## TASK DIRECTIONS
From the entries below, return exactly the lines beginning at the one that contains "right wrist: (253, 360, -13)" and ending at the one that contains "right shoulder: (482, 317, 13)", both of them included, and only those lines.

## DATA FOR ANALYSIS

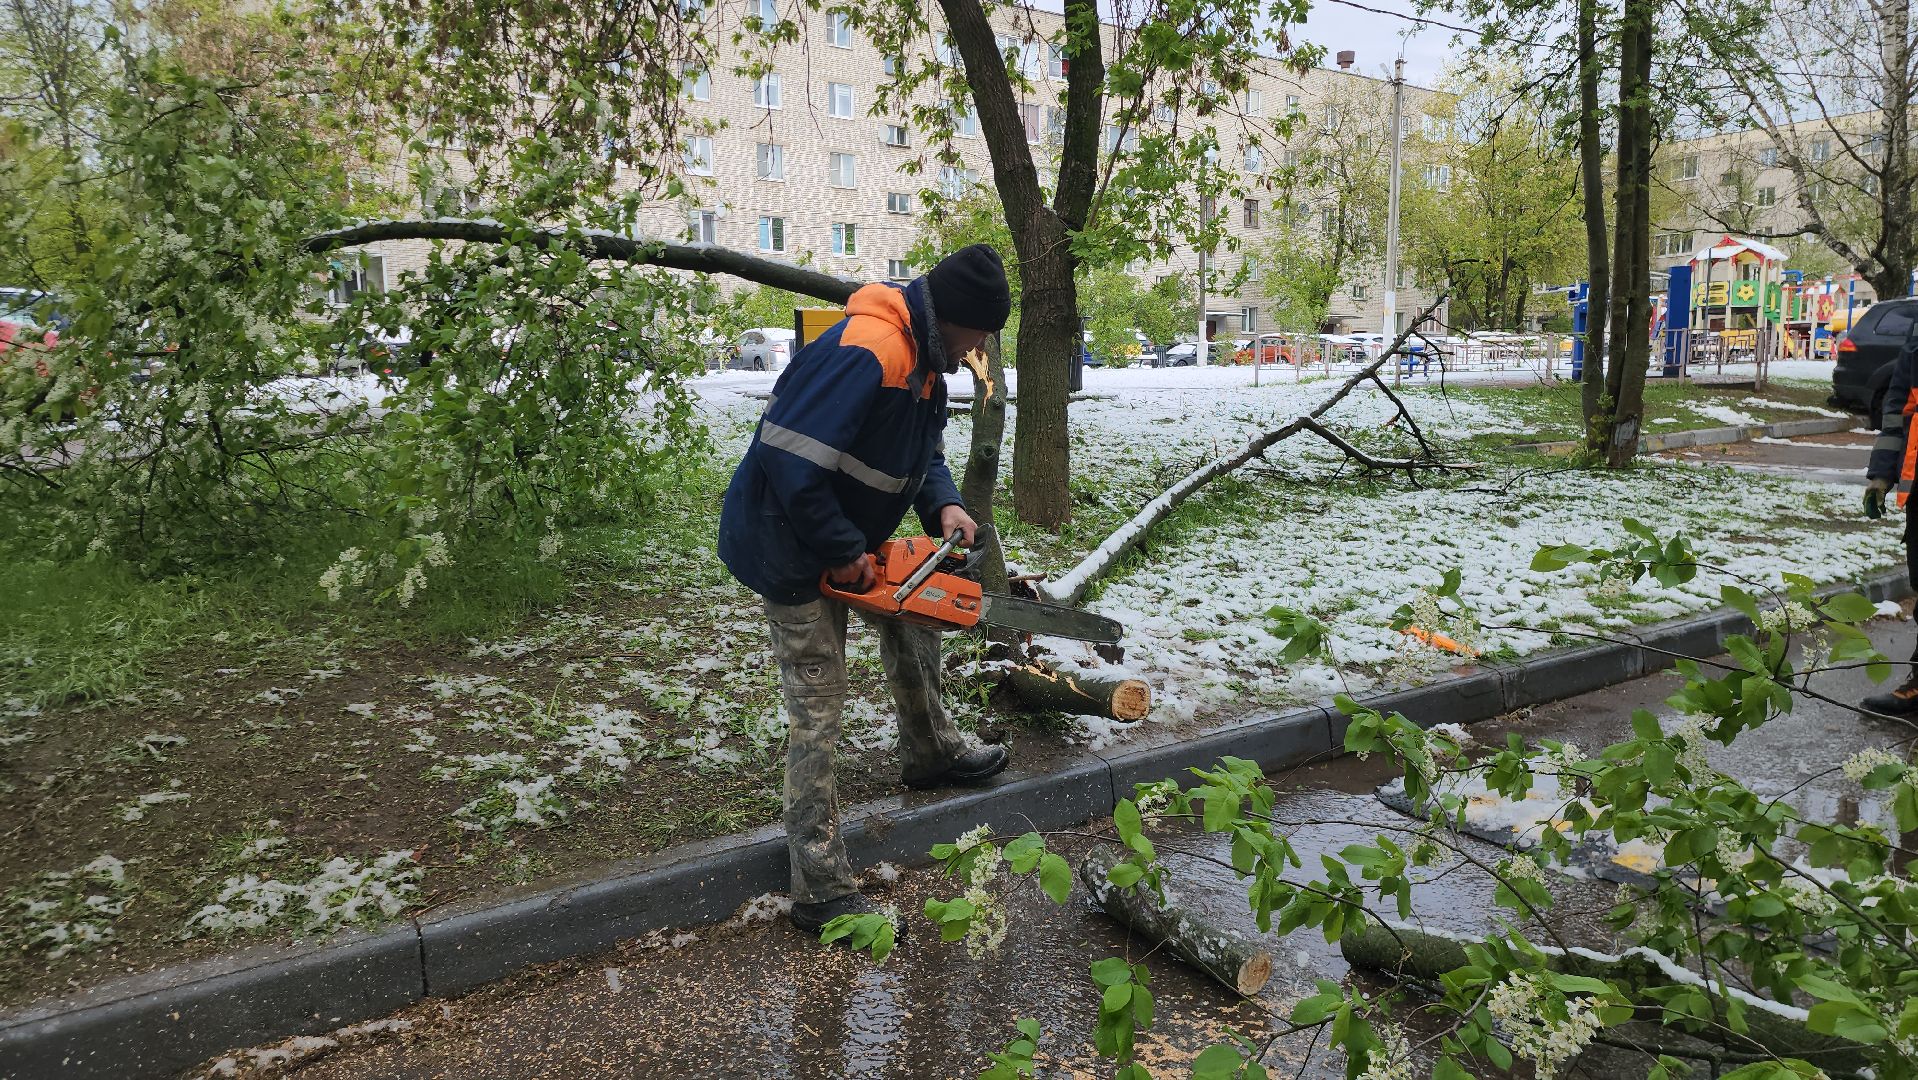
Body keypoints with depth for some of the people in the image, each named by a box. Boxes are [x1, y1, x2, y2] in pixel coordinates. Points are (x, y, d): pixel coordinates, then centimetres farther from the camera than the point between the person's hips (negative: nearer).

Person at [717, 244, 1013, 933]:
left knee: (912, 619, 25)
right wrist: (845, 556, -24)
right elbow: (792, 466, -34)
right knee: (818, 707, -6)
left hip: (849, 538, 10)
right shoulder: (864, 353, -30)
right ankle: (821, 891, 4)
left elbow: (925, 450, 13)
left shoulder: (925, 358, 3)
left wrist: (944, 505, -8)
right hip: (791, 548, -10)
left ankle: (931, 753, 49)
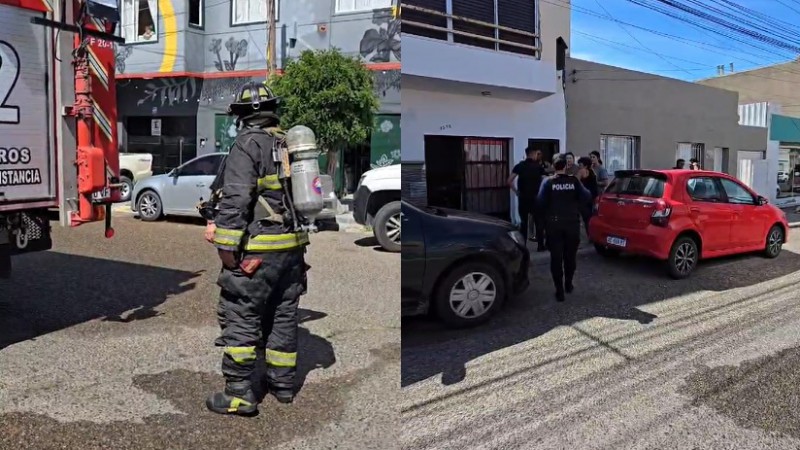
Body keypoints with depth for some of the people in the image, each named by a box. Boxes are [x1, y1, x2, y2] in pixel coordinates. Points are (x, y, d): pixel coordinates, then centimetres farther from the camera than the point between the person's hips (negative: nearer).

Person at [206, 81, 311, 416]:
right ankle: (283, 383, 27)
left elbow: (235, 199, -19)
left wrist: (226, 247, -15)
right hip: (292, 247, 8)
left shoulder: (248, 144, -10)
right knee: (283, 315, 16)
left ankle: (239, 394, 5)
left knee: (240, 317, 1)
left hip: (257, 250, -8)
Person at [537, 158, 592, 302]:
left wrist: (549, 209, 8)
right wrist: (574, 202, 14)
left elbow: (541, 201, -12)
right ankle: (568, 284, 30)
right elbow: (586, 197, -4)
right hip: (572, 222, 2)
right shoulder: (574, 181, 0)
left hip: (554, 223, -2)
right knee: (570, 255, 18)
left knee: (556, 257, 1)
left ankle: (559, 291, -3)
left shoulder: (548, 182, -4)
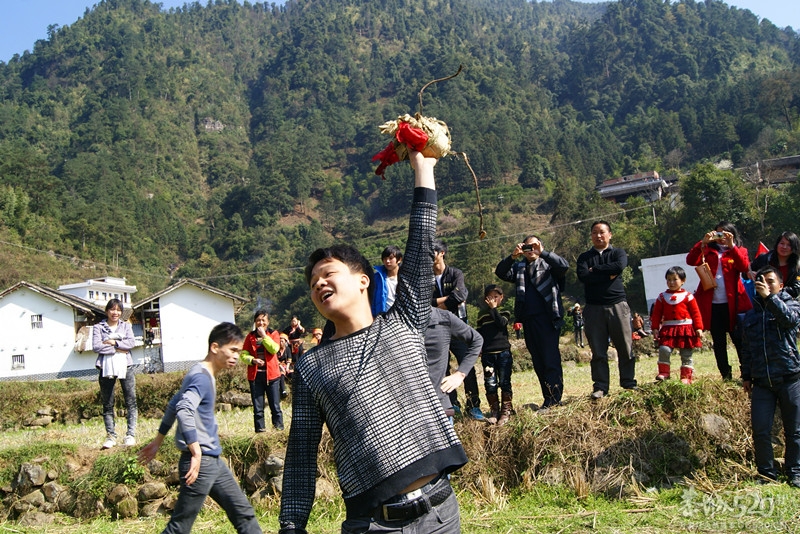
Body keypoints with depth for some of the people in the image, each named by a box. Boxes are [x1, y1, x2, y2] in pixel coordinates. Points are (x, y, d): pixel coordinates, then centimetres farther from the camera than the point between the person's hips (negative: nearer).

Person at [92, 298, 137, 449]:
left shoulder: (126, 326, 14)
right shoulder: (98, 327, 8)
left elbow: (130, 343, -2)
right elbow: (96, 347, -7)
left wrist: (113, 342, -10)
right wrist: (117, 349, -10)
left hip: (125, 366, 1)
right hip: (106, 368, -1)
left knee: (131, 402, -3)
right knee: (108, 404, 4)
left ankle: (131, 434, 1)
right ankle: (110, 436, 11)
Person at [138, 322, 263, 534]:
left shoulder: (205, 376, 14)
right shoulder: (201, 377, -17)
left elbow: (174, 405, 23)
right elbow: (184, 410, -33)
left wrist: (158, 441, 30)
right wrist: (196, 453, -34)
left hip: (213, 461, 10)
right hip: (200, 462, -10)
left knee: (243, 513, 11)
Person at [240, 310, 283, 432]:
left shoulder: (274, 334, 4)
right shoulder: (250, 336, 9)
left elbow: (274, 349, -13)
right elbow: (244, 354, 5)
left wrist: (264, 335, -12)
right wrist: (253, 360, -13)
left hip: (271, 374, -2)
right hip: (255, 375, 2)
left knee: (275, 406, 1)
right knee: (257, 408, 5)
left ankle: (279, 429, 7)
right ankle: (260, 431, 11)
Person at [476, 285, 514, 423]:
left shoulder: (504, 313, 6)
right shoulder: (482, 317, 13)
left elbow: (501, 323, -16)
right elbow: (478, 335, 15)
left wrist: (493, 308, -9)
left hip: (503, 352, -2)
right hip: (487, 354, 2)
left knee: (504, 382, -1)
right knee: (490, 384, 2)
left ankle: (506, 410, 7)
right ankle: (494, 410, 12)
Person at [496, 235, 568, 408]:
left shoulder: (548, 264, 8)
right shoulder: (518, 267, 18)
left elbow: (564, 265, -12)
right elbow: (500, 272, 4)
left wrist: (542, 252, -17)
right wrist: (513, 257, -10)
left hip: (548, 318, -5)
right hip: (528, 320, 5)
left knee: (551, 359, -9)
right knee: (538, 361, 7)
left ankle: (554, 399, -8)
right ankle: (548, 399, 13)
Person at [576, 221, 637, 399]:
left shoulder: (618, 253, 10)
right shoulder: (584, 257, 11)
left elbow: (620, 266, -13)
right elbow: (583, 276, -8)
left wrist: (595, 269, -7)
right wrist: (608, 275, -9)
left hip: (617, 305, 0)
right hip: (594, 308, 1)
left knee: (625, 347, 1)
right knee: (598, 351, 2)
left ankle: (629, 383, 14)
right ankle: (600, 387, 7)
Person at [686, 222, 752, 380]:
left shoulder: (739, 251, 10)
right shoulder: (707, 250, 12)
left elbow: (744, 267, -11)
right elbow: (691, 261, -7)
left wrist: (731, 245, -16)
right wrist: (703, 242, -14)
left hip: (733, 303, -1)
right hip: (712, 304, 2)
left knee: (739, 340, -2)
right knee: (719, 343, 6)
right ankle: (726, 376, 14)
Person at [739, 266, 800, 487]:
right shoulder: (750, 315, 15)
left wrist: (769, 297, -26)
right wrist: (746, 375, 17)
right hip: (761, 382, 3)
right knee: (760, 431, -3)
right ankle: (767, 474, 11)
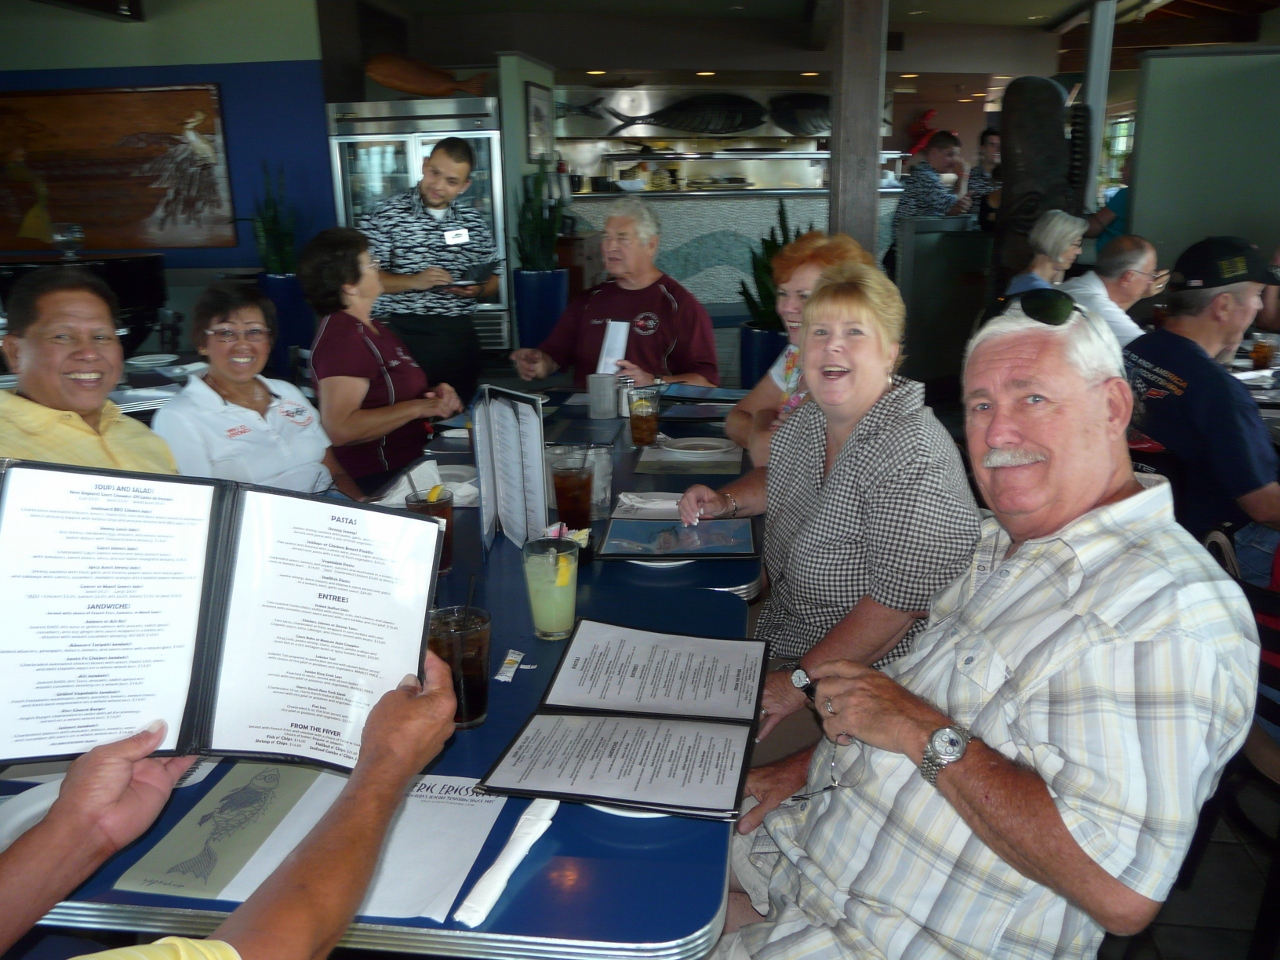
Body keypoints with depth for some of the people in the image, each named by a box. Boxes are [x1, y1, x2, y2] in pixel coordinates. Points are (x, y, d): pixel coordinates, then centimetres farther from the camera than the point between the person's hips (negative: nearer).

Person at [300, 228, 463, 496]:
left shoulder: (370, 327, 18)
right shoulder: (341, 337, -15)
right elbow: (339, 428, -25)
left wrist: (435, 394, 6)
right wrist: (417, 408, -21)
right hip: (382, 476, -10)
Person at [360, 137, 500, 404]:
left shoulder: (474, 221, 11)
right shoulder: (387, 214, -2)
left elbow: (492, 280, 15)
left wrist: (478, 289, -7)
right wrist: (415, 281, -20)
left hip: (459, 336, 4)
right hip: (404, 335, -4)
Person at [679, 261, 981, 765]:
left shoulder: (911, 456, -24)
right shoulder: (806, 421, 2)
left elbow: (900, 601, -27)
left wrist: (802, 681, -26)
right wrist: (725, 500, 4)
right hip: (781, 637, 8)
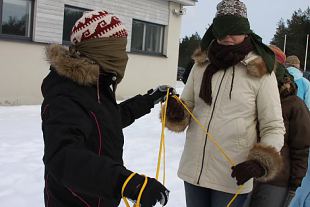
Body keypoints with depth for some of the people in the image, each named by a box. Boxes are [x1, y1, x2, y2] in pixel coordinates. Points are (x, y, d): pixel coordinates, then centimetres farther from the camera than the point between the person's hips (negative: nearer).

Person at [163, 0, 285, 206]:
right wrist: (177, 114, -12)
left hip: (232, 177, -3)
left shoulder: (260, 72, -6)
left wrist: (261, 162, -20)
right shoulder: (202, 65, 4)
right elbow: (187, 107, 11)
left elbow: (273, 127, -5)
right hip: (193, 169, 4)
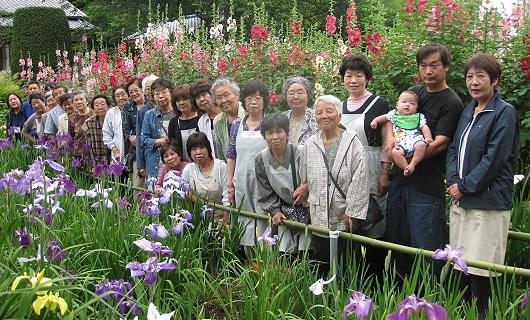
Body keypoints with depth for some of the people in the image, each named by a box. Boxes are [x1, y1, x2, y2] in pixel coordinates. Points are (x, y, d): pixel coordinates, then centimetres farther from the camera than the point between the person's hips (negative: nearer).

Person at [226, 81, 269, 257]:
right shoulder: (237, 125, 9)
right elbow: (231, 155, 11)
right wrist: (230, 185, 7)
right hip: (242, 185, 4)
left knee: (264, 227, -5)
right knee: (246, 229, 9)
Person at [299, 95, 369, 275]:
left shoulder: (352, 143, -5)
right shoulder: (309, 146, 8)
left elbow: (359, 181, -9)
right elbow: (304, 181, 16)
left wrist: (352, 213, -12)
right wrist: (308, 205, 12)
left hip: (345, 219, -3)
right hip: (319, 218, 4)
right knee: (321, 269, 9)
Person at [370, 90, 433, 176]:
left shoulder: (419, 117, 16)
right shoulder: (394, 114, 21)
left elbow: (424, 128, 8)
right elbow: (385, 117, 38)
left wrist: (428, 138, -7)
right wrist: (375, 121, 26)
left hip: (415, 139, -1)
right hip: (401, 144, 1)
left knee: (421, 145, -35)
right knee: (395, 151, -31)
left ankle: (412, 164, -24)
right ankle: (405, 167, -21)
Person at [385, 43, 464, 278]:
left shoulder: (451, 104, -9)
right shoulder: (416, 92, 13)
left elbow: (440, 143, -15)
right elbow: (393, 117, 16)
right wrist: (390, 138, -5)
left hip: (426, 187, -7)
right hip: (400, 180, 8)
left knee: (425, 246, -2)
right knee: (396, 241, 15)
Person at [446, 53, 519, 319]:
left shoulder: (504, 113, -9)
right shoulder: (469, 111, 15)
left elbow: (494, 159, -14)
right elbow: (454, 148, 15)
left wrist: (464, 187, -11)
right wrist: (453, 181, -1)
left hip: (487, 202, -7)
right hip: (461, 200, 7)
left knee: (480, 272, -3)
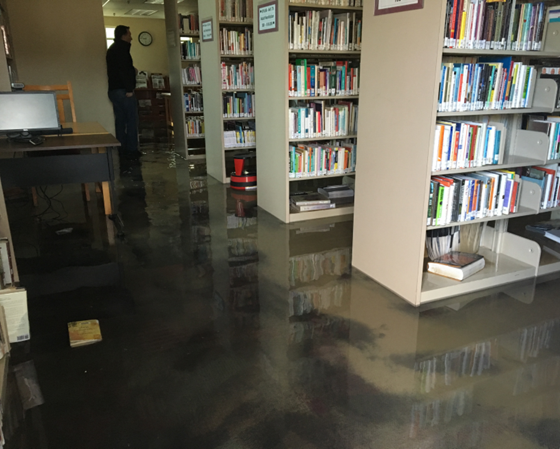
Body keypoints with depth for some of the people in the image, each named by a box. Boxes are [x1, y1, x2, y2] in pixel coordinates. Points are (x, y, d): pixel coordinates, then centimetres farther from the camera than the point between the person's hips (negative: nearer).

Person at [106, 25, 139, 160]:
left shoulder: (113, 49, 21)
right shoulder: (121, 48, -10)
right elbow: (124, 70, -19)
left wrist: (132, 70, 18)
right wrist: (129, 89, -21)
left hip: (114, 90, 10)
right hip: (122, 90, -10)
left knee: (120, 120, 10)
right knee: (131, 120, -6)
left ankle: (122, 149, 12)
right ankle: (131, 150, -6)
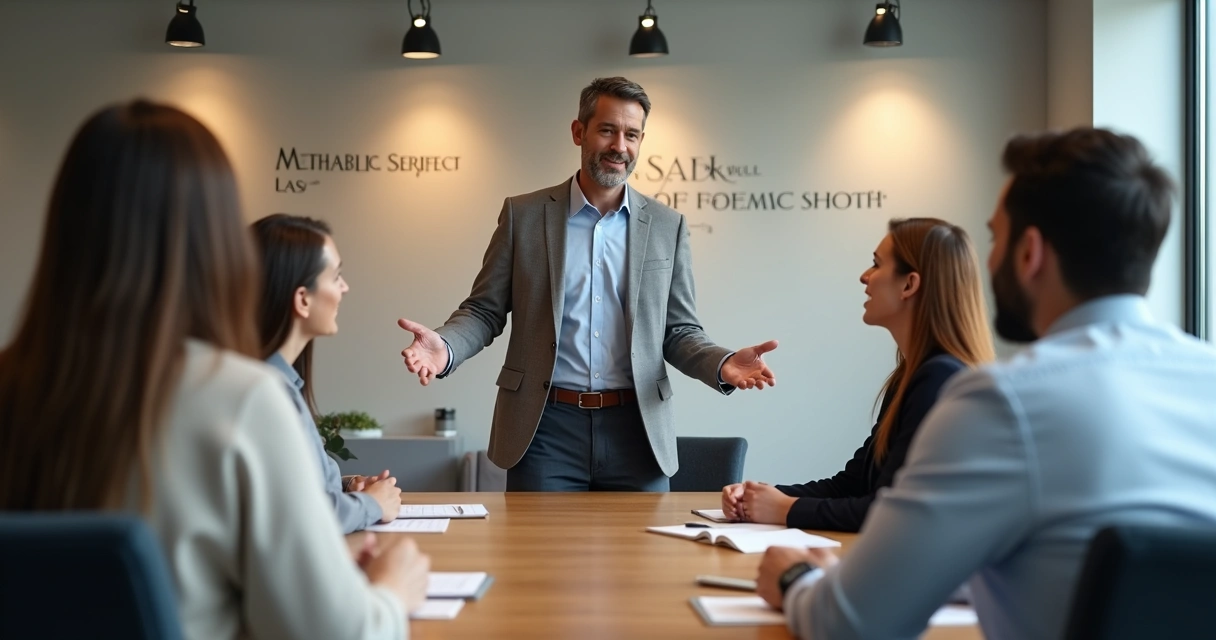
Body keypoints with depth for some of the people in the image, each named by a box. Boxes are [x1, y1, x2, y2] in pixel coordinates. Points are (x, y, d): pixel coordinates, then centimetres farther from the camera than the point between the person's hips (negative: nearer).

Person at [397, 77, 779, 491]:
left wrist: (722, 365, -12)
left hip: (636, 430, 1)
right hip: (545, 427, -1)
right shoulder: (524, 215, 4)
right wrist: (445, 347, -17)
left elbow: (679, 330, 9)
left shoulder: (667, 227, 7)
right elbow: (484, 311, 5)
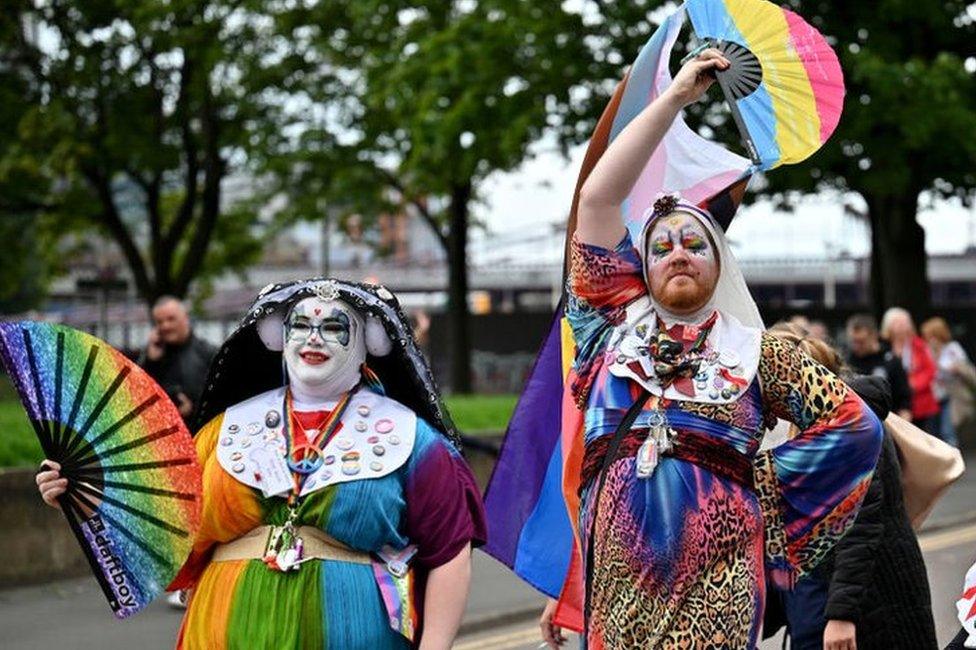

## RESULT
right wrist: (253, 360, -13)
left hip: (271, 374, -2)
right hip: (255, 375, 2)
left knee: (275, 406, 1)
right knee: (257, 408, 5)
left ankle: (279, 429, 7)
right ankle: (260, 431, 11)
Person at [476, 285, 514, 423]:
left shoulder: (504, 313, 6)
right shoulder: (482, 317, 13)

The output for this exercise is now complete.